HHV-6A activates PARP cleavage and up-regulates bax/bcl-2 ratio

PARP is an established substrate for caspase-3 in the apoptotic events. Cleavage of PARP facilitates cellular disassembly and serves as a marker of cells undergoing apoptosis. Western blotting was used to detect endogenous full-length PARP (116 KD), as well as the large fragment (89 KD) of PARP resulting from caspase cleavage. As shown in Figure 4a, the 89 KD cleaved fragment of PARP was detected in infected cells at 48 and 72 hpi, but not detected in the mock-infected cells.

The mitochondria-mediated pathway of apoptosis is regulated by the Bcl-2 family proteins, which are known to directly regulate mitochondrial membrane permeability. We examined the levels of expression of Bax (pro-apoptotic) and Bcl-2 (anti-apoptotic) proteins using Western blotting analysis. As shown in Figure 4b, the levels of Bcl-2 protein were significantly decreased following HHV-6A infection compared to that in mock-infected cells, whereas the expression of Bax protein was significantly increased in HHV-6A-infected cells. These results indicate Bax/Bcl-2 ratio was significantly increased in HHV-6A-infected cells compared with mock-infected cells.

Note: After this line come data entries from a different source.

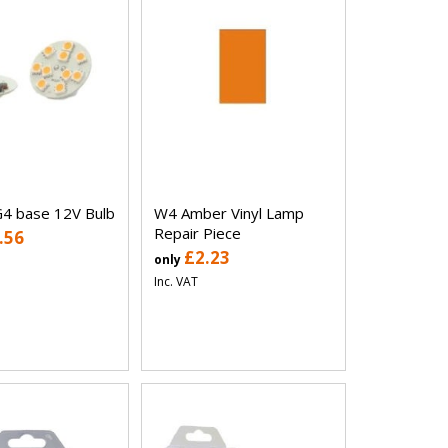
4 base 12V Bulb
W4 Amber Vinyl Lamp
Repair Piece
.56
£2.23
only
Inc. VAT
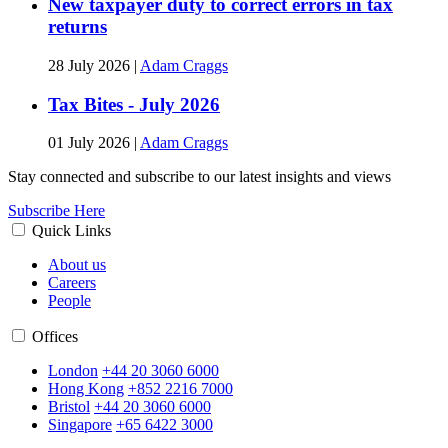
New taxpayer duty to correct errors in tax
returns
28 July 2026
|
Adam Craggs
Tax Bites - July 2026
01 July 2026
|
Adam Craggs
Stay connected and subscribe to our latest insights and views
Subscribe Here
Quick Links
About us
Careers
People
Offices
London
+44 20 3060 6000
Hong Kong
+852 2216 7000
Bristol
+44 20 3060 6000
Singapore
+65 6422 3000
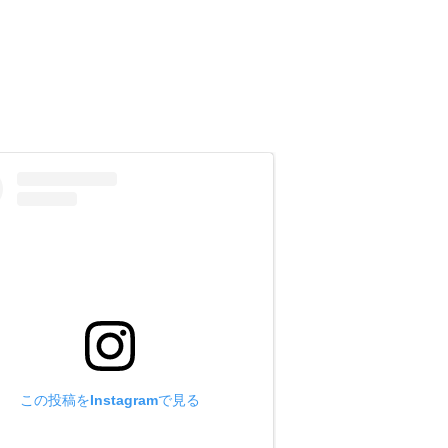
eg length and other information you
 size may be too large.)
he [Inquiry] column, and e-mail it to
この投稿をInstagramで見る
t size may be too large.)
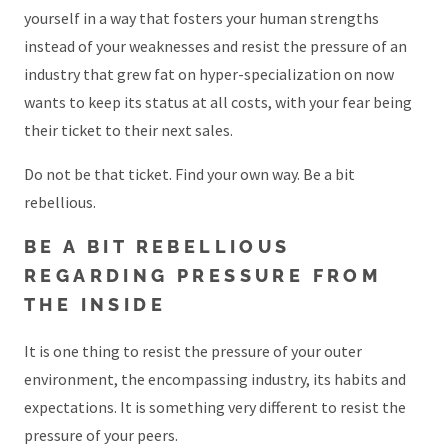
yourself in a way that fosters your human strengths
instead of your weaknesses and resist the pressure of an
industry that grew fat on hyper-specialization on now
wants to keep its status at all costs, with your fear being
their ticket to their next sales.
Do not be that ticket. Find your own way. Be a bit
rebellious.
BE A BIT REBELLIOUS
REGARDING PRESSURE FROM
THE INSIDE
It is one thing to resist the pressure of your outer
environment, the encompassing industry, its habits and
expectations. It is something very different to resist the
pressure of your peers.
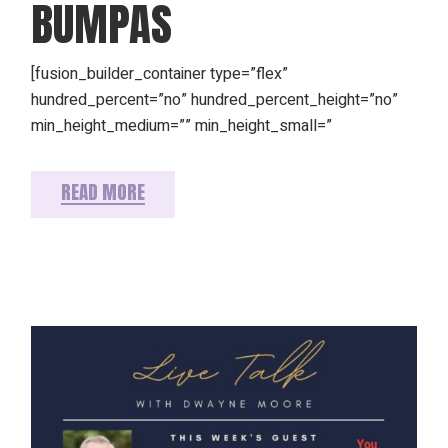
BUMPAS
[fusion_builder_container type=”flex”
hundred_percent=”no” hundred_percent_height=”no”
min_height_medium=”” min_height_small=”
READ MORE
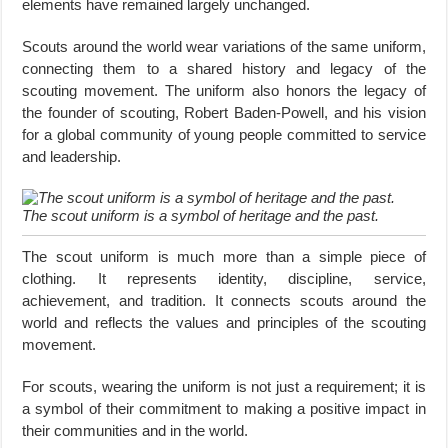
elements have remained largely unchanged.
Scouts around the world wear variations of the same uniform,
connecting them to a shared history and legacy of the
scouting movement. The uniform also honors the legacy of
the founder of scouting, Robert Baden-Powell, and his vision
for a global community of young people committed to service
and leadership.
The scout uniform is a symbol of heritage and the past.
The scout uniform is much more than a simple piece of
clothing. It represents identity, discipline, service,
achievement, and tradition. It connects scouts around the
world and reflects the values and principles of the scouting
movement.
For scouts, wearing the uniform is not just a requirement; it is
a symbol of their commitment to making a positive impact in
their communities and in the world.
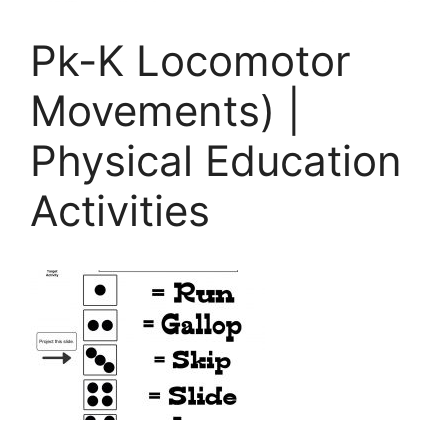
Pk-K Locomotor
Movements) |
Physical Education
Activities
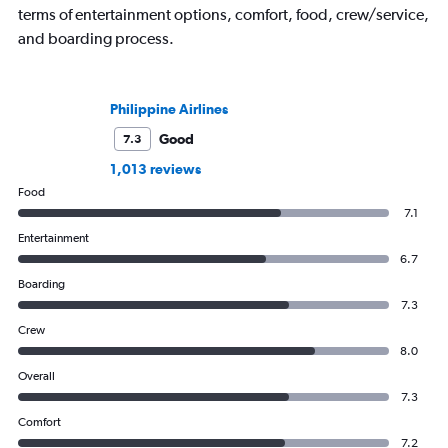
terms of entertainment options, comfort, food, crew/service,
and boarding process.
Philippine Airlines
Good
7.3
1,013 reviews
Food
7.1
Entertainment
6.7
Boarding
7.3
Crew
8.0
Overall
7.3
Comfort
7.2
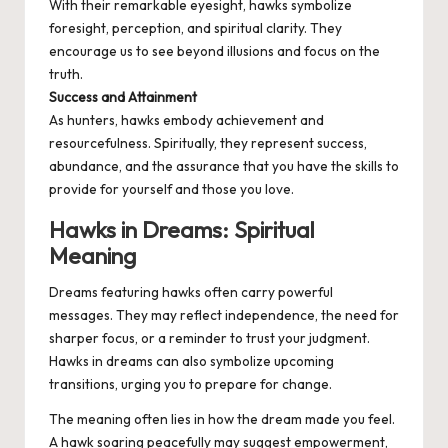
With their remarkable eyesight, hawks symbolize
foresight, perception, and spiritual clarity. They
encourage us to see beyond illusions and focus on the
truth.
Success and Attainment
As hunters, hawks embody achievement and
resourcefulness. Spiritually, they represent success,
abundance, and the assurance that you have the skills to
provide for yourself and those you love.
Hawks in Dreams: Spiritual
Meaning
Dreams featuring hawks often carry powerful
messages. They may reflect independence, the need for
sharper focus, or a reminder to trust your judgment.
Hawks in dreams can also symbolize upcoming
transitions, urging you to prepare for change.
The meaning often lies in how the dream made you feel.
A hawk soaring peacefully may suggest empowerment,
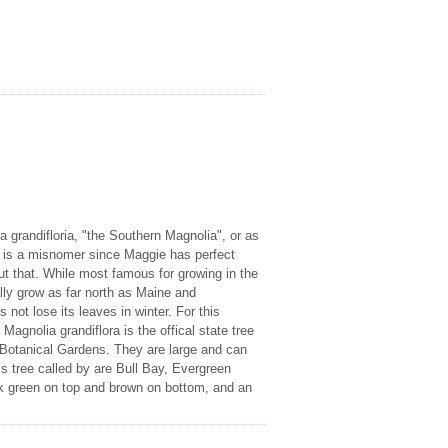
 grandifloria, "the Southern Magnolia", or as
 is a misnomer since Maggie has perfect
ut that. While most famous for growing in the
lly grow as far north as Maine and
not lose its leaves in winter. For this
 Magnolia grandiflora is the offical state tree
sh Botanical Gardens. They are large and can
s tree called by are Bull Bay, Evergreen
ark green on top and brown on bottom, and an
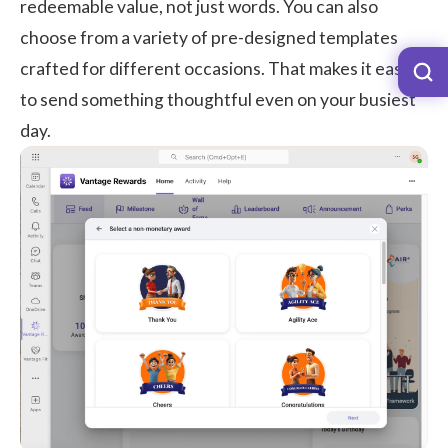
redeemable value, not just words. You can also
choose from a variety of pre-designed templates
crafted for different occasions. That makes it easy
to send something thoughtful even on your busiest
day.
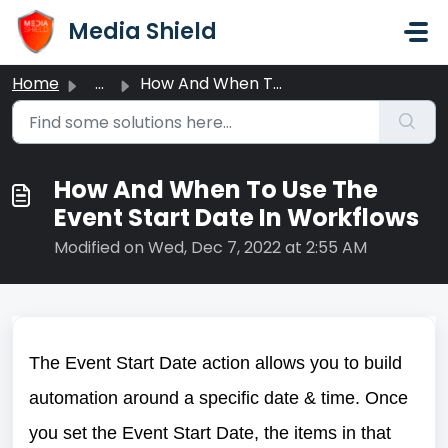
Skip to main content
Media Shield
Home
...
How And When To Use The Event Start Date In Workflows
How And When To Use The
Event Start Date In Workflows
Modified on Wed, Dec 7, 2022 at 2:55 AM
The Event Start Date action allows you to build
automation around a specific date & time. Once
you set the Event Start Date, the items in that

HHV-6A infection results in the release of pro-apoptotic proteins from mitochondria

Mitochondria may release several molecules including cytochrome c, Smac/Diablo, and AIF to induce apoptosis. Mitochondrial cytochrome c release is a well-known pre-condition for formation of apoptosome and activation of caspases for apoptosis. There is a marked increase in the levels of cytochrome c released from mitochondria to cytoplasm at 48 and 72 hpi compared with control. Smac/Diablo plays an important role in apoptosis by down-regulation anti-apoptotic IAPs. The expression levels of Smac/Diablo were significantly increased following HHV-6A infection in a time-dependent manner compared to that in mock-infected cells. In addition, the expression levels of AIF, determining caspase-independent pathway of apoptosis were also increased obviously in HHV-6A infected cells compared to that in mock-infected cells. The results suggest that HHV-6A infection in PHFAs can provoke apoptosis via the mitochondrial intrinsic pathway.

HHV-6A suppresses IAPs and NF-κB-mediated anti-apoptosis effect

IAPs are thought to function primarily by negative regulation caspases, which are cysteine proteases involved in apoptosis. In human cells, IAPs mainly include cIAP1, cIAP2 and XIAP. As shown in Figure 6, the levels of these three IAPs were significantly decreased in the HHV-6A-infected cells compared to those in mock-infected cells.

NF-κB plays a crucial role not only in immunity, inflammation and cell migration but also in cell survival and apoptosis. Many studies confirmed that NF-κB up-regulation and activation exerted an anti-apoptotic effect leading to cells survival, transformation, and resistance to radiation and chemotherapy. The levels of NF-κB were significantly decreased in HHV-6A-infected cells compared to that in mock-infected cells, while the expression of NF-κB inhibitor-IκBα protein was significantly increased in HHV-6A-infected cells. These results indicate that HHV-6A infection injures IAPs and NF-κB-mediated anti-apoptosis signal pathways in PHFAs.